To prevent SQL Injection:

  • Always use parameter binding. Almost all libraries for accessing a database include some API for “parameter binding”. You should always use these built-in methods.
  • Avoid every trying to filter input yourself. Use the parameter binding feature that is already built into the database library you are using.
  • If you are creating a custom query that must bypass parameter binding, try to exercise extreme caution. For example, only allow a very limited set of characters in the user input.

Examples

A vulnerable query (java):

String query = "SELECT account_balance FROM user_data WHERE user_name = " + request.getParameter("customerName");
Statement statement = connection.createStatement(...);
ResultSet results = statement.executeQuery(query);

In this vulnerable query, if the parameter customerName contained ''; DROP TABLE user_data; then an attacker could destroy the database (there are other techniques that can be used to exfiltrate data as well).

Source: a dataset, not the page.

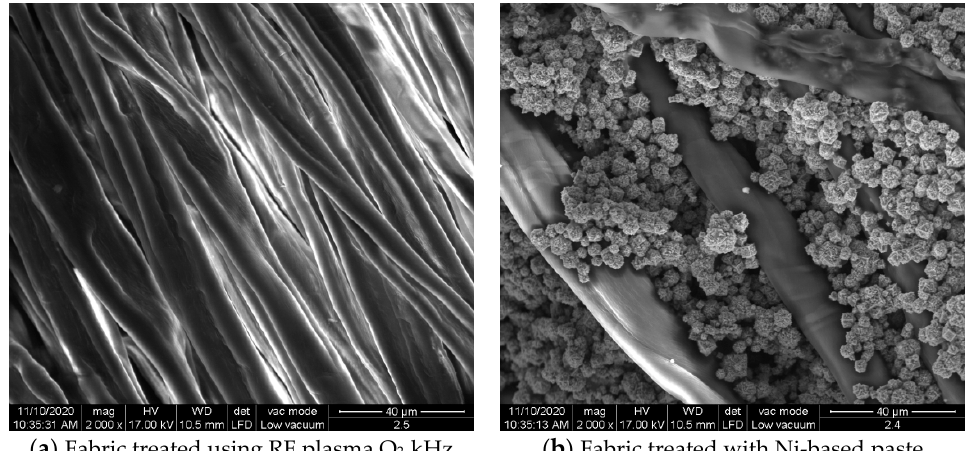
Figure 5. The sample was treated using RF 1 plasma O 2 using MHz generator and power 200 W. ( a ) represents the image of the sample treated using RF plasma O 2 MHz and power 200 W, respective ( b ) represents the sample treated with Ni-based paste.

A safe query using parameter binding (java):

String custname = request.getParameter("customerName");
String query = "SELECT account_balance FROM user_data WHERE user_name = ? ";
PreparedStatement pstmt = connection.prepareStatement(query);
pstmt.setString(1, custname);
ResultSet results = pstmt.executeQuery();

Where it gets tricky

Many database APIs will not use parameter binding for all calls, even when it looks like they do. For example, in Ruby using ActiveRecord, this call is unsafe:

User.exist?(params[:id])

If params[:id] is encoded as an array by the attacker, then it will allow an attacker to bypass any input filtering.

A static analysis tool in your test pipeline should help detect these sort of non-obvious errors for you.